--- Dataset ---
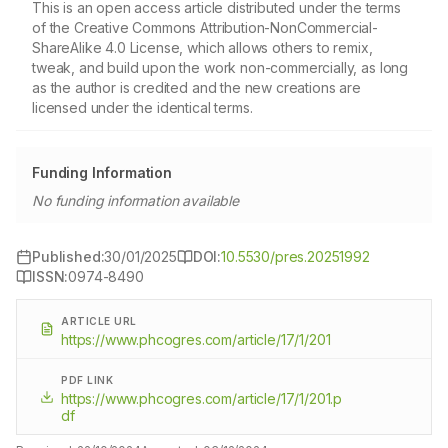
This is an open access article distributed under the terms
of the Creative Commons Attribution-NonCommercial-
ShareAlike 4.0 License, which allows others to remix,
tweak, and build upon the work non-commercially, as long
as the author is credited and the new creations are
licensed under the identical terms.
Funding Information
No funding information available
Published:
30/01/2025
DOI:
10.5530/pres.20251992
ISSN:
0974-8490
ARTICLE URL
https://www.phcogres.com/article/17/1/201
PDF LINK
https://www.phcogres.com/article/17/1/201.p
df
---
--- Dataset ---
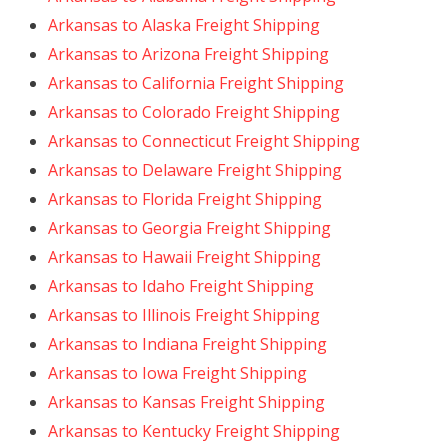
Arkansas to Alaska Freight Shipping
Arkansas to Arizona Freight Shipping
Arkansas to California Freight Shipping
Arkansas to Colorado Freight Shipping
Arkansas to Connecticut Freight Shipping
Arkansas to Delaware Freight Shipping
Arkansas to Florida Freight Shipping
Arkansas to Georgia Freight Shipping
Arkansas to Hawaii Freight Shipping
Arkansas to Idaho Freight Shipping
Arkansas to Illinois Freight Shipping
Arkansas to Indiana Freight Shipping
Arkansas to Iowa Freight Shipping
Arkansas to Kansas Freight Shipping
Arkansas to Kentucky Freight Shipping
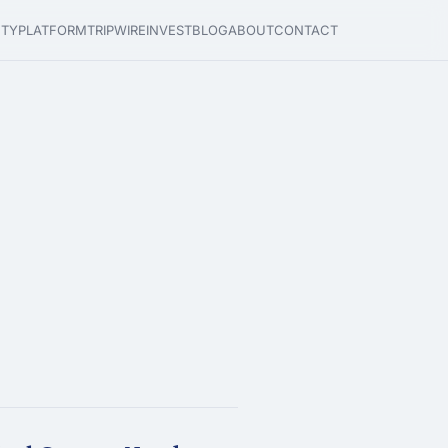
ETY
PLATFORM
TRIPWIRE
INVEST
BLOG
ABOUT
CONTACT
---
--- Dataset ---
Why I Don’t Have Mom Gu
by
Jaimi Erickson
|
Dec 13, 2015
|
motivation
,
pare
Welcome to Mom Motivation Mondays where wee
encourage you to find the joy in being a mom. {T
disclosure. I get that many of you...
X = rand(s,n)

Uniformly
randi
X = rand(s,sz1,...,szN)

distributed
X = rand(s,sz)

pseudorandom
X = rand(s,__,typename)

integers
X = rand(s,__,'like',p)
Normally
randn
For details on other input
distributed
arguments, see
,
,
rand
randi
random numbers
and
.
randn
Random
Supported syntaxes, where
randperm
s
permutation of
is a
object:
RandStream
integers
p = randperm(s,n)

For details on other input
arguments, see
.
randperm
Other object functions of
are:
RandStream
---
__Instructions for the task__.
Go through the entries above and copy every line containing "phcogres".

__Answer section__.
https://www.phcogres.com/article/17/1/201
https://www.phcogres.com/article/17/1/201.p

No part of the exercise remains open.